Would you output the entries below only from the line containing "micrograph shows immunohistochemistry" through the line containing "of human Hodgkin's", exactly as they stand and with both ends included?

Exercise input START

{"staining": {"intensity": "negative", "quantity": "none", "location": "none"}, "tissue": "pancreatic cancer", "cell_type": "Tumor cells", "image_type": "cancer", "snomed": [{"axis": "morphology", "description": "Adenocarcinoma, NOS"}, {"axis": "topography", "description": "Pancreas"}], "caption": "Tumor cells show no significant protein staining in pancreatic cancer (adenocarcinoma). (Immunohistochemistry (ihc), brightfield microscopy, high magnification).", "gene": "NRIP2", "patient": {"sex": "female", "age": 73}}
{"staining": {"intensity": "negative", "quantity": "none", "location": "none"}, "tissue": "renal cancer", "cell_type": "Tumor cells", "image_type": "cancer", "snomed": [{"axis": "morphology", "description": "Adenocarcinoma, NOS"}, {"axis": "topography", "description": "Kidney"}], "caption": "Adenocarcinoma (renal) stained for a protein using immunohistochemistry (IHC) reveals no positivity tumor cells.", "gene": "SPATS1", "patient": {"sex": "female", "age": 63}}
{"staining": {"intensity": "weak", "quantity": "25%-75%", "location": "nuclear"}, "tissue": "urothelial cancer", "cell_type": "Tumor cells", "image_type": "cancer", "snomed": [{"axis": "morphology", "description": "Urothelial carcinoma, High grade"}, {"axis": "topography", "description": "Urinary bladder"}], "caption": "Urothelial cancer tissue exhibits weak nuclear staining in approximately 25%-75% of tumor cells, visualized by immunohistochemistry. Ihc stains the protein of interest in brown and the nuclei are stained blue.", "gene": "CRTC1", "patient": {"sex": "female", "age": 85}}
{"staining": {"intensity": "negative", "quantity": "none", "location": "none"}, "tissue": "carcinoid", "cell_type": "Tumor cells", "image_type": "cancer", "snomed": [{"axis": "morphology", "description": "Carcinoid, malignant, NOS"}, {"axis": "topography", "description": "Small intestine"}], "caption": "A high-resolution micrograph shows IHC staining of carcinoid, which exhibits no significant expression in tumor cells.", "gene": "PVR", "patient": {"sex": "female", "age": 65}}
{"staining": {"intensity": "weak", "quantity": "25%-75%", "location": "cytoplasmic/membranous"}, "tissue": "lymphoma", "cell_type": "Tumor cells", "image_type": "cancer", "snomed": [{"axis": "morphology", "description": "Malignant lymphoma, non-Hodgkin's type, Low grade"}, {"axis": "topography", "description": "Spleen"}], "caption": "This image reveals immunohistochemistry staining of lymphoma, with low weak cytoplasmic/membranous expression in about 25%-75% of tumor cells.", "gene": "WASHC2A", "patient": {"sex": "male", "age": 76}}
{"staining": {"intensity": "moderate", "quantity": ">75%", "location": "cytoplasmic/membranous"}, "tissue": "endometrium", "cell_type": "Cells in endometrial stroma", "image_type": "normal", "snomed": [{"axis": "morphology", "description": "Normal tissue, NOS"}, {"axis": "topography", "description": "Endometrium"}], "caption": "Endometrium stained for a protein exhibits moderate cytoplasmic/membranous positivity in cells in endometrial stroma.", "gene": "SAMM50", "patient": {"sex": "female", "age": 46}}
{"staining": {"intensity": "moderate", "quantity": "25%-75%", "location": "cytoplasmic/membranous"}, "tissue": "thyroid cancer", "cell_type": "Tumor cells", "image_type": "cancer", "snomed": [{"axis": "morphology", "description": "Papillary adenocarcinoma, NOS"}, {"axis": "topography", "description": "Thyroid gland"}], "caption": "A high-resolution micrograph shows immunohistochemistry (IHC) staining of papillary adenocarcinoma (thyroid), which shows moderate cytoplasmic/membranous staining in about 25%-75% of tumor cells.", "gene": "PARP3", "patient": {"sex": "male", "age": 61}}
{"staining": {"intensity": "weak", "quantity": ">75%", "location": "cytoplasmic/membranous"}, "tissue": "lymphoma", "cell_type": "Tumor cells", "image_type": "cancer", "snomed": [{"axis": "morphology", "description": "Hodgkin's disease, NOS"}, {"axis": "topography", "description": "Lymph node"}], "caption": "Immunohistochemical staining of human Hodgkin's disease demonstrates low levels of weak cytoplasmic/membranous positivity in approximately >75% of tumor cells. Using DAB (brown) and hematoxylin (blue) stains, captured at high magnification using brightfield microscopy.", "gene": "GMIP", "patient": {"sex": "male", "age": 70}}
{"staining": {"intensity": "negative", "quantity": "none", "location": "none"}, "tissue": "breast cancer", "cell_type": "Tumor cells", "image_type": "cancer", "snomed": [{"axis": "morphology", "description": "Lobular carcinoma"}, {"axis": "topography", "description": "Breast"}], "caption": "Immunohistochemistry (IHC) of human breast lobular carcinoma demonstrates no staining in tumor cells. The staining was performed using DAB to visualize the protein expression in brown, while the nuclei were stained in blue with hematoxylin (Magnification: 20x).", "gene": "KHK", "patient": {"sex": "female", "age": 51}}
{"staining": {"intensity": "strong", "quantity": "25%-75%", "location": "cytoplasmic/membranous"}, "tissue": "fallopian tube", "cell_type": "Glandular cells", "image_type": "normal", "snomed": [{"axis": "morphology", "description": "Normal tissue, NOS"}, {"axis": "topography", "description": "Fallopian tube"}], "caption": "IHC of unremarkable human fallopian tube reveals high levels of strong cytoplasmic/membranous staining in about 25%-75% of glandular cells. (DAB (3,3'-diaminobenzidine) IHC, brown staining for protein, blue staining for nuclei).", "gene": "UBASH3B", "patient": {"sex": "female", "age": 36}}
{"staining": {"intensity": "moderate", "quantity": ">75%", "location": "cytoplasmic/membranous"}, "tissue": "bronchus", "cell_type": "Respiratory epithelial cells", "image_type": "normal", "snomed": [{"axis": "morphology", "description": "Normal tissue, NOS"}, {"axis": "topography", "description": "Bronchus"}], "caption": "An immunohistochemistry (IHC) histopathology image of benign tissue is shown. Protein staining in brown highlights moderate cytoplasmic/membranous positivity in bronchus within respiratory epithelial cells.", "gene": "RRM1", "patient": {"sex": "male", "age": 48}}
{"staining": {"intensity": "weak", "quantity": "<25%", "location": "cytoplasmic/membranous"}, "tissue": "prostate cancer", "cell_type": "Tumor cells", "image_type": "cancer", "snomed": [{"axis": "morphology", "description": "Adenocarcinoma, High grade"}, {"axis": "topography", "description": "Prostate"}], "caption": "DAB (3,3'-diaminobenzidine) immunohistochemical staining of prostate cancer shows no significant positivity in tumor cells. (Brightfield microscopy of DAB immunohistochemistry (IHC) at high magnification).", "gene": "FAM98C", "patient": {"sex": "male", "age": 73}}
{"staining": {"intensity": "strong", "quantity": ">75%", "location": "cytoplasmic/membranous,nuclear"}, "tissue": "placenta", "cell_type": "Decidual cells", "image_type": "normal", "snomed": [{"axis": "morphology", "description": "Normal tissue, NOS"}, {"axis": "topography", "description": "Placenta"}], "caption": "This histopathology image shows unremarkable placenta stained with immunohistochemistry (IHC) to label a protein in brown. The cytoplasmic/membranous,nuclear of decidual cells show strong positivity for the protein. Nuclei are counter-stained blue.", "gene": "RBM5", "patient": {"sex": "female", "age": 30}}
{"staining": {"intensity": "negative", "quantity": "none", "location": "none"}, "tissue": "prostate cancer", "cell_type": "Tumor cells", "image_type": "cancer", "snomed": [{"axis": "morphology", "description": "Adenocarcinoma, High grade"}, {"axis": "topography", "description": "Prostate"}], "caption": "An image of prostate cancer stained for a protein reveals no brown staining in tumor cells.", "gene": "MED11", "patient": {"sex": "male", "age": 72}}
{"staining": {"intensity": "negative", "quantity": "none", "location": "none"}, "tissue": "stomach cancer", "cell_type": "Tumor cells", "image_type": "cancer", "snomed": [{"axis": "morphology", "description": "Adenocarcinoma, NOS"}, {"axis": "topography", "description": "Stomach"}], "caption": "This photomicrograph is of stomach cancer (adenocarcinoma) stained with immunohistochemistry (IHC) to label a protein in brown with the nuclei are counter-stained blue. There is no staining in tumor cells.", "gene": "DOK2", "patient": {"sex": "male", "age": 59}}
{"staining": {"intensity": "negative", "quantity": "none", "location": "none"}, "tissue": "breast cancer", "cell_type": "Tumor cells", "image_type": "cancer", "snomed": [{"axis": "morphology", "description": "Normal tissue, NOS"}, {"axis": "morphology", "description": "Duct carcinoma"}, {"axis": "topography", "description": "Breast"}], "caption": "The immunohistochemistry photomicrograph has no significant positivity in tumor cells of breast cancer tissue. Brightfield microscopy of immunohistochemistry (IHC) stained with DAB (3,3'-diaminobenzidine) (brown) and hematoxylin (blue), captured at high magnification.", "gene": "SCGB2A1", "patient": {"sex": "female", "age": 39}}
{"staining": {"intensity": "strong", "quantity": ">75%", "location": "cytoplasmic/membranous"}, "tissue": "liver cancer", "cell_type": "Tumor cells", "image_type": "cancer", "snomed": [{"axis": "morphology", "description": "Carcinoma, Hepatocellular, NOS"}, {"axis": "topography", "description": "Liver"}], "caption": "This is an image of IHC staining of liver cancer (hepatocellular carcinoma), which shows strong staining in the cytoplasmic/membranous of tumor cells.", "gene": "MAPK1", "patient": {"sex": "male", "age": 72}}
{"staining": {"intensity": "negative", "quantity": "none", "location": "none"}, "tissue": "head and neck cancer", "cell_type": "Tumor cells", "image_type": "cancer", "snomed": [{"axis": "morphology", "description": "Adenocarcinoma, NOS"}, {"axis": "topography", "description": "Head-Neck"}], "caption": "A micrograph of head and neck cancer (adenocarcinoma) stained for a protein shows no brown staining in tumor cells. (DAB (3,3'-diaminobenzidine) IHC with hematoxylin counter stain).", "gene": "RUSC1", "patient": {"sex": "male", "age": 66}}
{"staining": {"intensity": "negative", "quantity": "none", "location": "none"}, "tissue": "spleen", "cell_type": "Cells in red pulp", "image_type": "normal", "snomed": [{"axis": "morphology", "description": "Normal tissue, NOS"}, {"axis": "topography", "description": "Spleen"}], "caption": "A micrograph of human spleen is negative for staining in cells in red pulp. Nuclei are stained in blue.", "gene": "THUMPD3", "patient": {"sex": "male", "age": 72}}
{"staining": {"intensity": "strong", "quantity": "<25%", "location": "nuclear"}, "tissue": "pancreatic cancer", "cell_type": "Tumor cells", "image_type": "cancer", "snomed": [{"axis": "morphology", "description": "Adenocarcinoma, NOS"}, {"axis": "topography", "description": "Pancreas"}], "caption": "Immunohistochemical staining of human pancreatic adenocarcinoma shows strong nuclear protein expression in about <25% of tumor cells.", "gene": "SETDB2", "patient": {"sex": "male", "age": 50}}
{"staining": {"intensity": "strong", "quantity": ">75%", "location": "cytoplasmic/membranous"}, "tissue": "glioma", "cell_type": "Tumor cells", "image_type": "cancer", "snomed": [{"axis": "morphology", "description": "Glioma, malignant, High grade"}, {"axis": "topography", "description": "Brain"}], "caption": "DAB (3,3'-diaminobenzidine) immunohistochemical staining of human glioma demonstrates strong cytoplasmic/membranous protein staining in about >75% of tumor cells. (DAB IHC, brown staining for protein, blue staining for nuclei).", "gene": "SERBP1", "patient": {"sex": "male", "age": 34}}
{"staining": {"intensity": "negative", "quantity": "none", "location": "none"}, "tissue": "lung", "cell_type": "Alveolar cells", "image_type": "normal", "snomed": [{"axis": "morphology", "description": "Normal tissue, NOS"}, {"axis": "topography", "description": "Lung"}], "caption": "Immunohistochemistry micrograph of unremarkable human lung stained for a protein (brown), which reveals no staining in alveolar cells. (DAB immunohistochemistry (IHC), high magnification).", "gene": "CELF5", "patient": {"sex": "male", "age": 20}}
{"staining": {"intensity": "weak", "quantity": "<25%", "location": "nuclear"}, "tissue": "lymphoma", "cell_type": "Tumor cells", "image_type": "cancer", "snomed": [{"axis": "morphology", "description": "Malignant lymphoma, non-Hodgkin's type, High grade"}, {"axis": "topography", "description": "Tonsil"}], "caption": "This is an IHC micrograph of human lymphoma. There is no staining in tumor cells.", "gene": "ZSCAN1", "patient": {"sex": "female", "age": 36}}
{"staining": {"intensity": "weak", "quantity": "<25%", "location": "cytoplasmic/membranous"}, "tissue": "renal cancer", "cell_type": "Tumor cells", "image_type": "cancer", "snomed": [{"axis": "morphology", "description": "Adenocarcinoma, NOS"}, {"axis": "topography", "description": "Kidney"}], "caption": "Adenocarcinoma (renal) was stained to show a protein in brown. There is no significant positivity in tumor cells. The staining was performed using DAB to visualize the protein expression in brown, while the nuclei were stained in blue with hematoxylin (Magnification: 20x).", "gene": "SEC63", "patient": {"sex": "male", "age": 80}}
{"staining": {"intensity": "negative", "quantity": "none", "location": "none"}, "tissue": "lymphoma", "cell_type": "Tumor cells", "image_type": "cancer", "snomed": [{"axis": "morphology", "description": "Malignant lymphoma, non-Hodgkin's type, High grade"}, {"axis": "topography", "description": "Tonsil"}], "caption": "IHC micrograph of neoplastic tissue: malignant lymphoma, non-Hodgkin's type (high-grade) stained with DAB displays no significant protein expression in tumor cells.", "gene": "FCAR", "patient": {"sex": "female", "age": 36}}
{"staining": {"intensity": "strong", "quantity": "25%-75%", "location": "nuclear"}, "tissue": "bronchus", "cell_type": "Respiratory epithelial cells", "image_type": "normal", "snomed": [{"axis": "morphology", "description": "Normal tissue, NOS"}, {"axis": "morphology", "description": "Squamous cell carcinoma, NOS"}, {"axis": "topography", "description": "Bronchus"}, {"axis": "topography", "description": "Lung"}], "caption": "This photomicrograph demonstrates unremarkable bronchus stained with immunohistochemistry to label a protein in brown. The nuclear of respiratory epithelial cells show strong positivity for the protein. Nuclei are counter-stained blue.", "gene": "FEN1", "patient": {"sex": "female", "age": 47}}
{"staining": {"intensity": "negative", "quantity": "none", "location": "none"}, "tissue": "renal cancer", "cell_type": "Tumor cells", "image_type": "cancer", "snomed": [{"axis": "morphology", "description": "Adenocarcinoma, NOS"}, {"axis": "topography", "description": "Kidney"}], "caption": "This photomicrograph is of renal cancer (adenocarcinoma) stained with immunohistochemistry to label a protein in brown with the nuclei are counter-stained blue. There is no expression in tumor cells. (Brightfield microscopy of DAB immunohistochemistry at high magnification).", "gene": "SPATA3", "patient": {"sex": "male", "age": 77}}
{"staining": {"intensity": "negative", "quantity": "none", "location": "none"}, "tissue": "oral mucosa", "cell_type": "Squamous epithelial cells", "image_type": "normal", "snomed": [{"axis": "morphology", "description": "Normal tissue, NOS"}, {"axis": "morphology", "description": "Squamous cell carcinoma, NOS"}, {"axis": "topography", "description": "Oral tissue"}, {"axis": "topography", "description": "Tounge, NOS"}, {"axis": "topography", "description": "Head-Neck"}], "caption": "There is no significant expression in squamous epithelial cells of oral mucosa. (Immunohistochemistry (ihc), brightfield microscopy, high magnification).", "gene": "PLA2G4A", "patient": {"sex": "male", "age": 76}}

Exercise input END

### Reply to the exercise
{"staining": {"intensity": "moderate", "quantity": "25%-75%", "location": "cytoplasmic/membranous"}, "tissue": "thyroid cancer", "cell_type": "Tumor cells", "image_type": "cancer", "snomed": [{"axis": "morphology", "description": "Papillary adenocarcinoma, NOS"}, {"axis": "topography", "description": "Thyroid gland"}], "caption": "A high-resolution micrograph shows immunohistochemistry (IHC) staining of papillary adenocarcinoma (thyroid), which shows moderate cytoplasmic/membranous staining in about 25%-75% of tumor cells.", "gene": "PARP3", "patient": {"sex": "male", "age": 61}}
{"staining": {"intensity": "weak", "quantity": ">75%", "location": "cytoplasmic/membranous"}, "tissue": "lymphoma", "cell_type": "Tumor cells", "image_type": "cancer", "snomed": [{"axis": "morphology", "description": "Hodgkin's disease, NOS"}, {"axis": "topography", "description": "Lymph node"}], "caption": "Immunohistochemical staining of human Hodgkin's disease demonstrates low levels of weak cytoplasmic/membranous positivity in approximately >75% of tumor cells. Using DAB (brown) and hematoxylin (blue) stains, captured at high magnification using brightfield microscopy.", "gene": "GMIP", "patient": {"sex": "male", "age": 70}}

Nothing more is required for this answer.